Codex custom provider: a practical base_url setup for cheaper AI coding runs

#ai #llm #api #productivity

There is a very practical reason developers care about custom providers in Codex-style workflows:

Cost.

Not because it is fun to collect API providers. Not because every team wants another dashboard. The reason is simpler: once an AI coding agent becomes useful, people use it more, and then the bill starts to matter.

The best custom provider setup should not force you to rewrite your tooling. It should preserve the same OpenAI-compatible shape and only change the route.

The minimum useful config

For most experiments, I want something this boring:

OPENAI_BASE_URL=https://incat.ai/v1
OPENAI_API_KEY=sk_incat_your_key_here
OPENAI_MODEL=incat-smarter

That is the whole idea:

keep the client shape
keep the coding workflow
swap the backend route
measure whether the bill gets smaller

JavaScript example

import OpenAI from "openai";

const client = new OpenAI({
  baseURL: "https://incat.ai/v1",
  apiKey: process.env.OPENAI_API_KEY,
});

const response = await client.chat.completions.create({
  model: "incat-smarter",
  messages: [
    { role: "user", content: "Review this small refactor." }
  ],
});

console.log(response.choices[0].message.content);

Python example

from openai import OpenAI
import os

client = OpenAI(
    base_url="https://incat.ai/v1",
    api_key=os.getenv("OPENAI_API_KEY"),
)

response = client.chat.completions.create(
    model="incat-smarter",
    messages=[{"role": "user", "content": "Explain this stack trace."}],
)

print(response.choices[0].message.content)

What to route cheaper

Do not send everything to the cheapest model and call it optimization. That usually backfires.
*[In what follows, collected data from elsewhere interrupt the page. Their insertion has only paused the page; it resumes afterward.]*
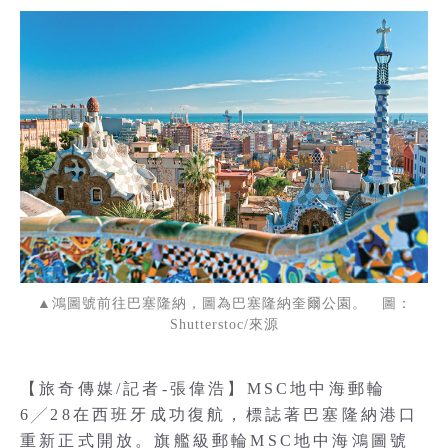
▲鴻圖號前往巴塞隆納，圖為巴塞隆納奎爾公園。 圖：
Shutterstoc/來源
【旅奇傳媒/記者-張偉浩】MSC地中海郵輪
6╱28在西班牙成功復航，標誌著巴塞隆納港口
重新正式開放。旗艦級郵輪MSC地中海鴻圖號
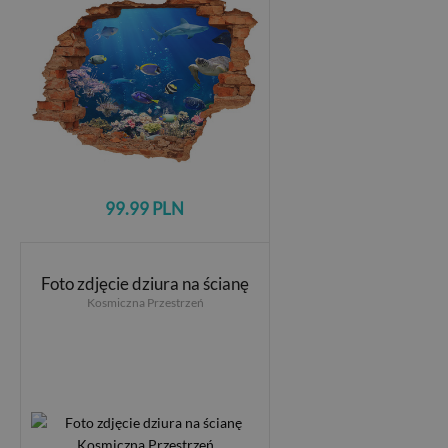
99.99 PLN
Foto zdjęcie dziura na ścianę
Kosmiczna Przestrzeń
Good cheaper-route candidates:

boilerplate generation
test scaffolding
log and stack trace explanation
simple code summaries
low-risk refactors
first drafts of scripts

Keep expensive models for:

final review
security work
complex architecture
high-risk migrations
ambiguous product logic

Why prepaid matters

For AI coding, prepaid credits are underrated.

Monthly subscriptions feel clean until usage patterns get weird. A busy coding week, a runaway agent loop, or a few large repo scans can make the real cost hard to see.

With prepaid routing, you get a simple constraint: when the balance moves, something actually ran. That makes experiments easier to trust.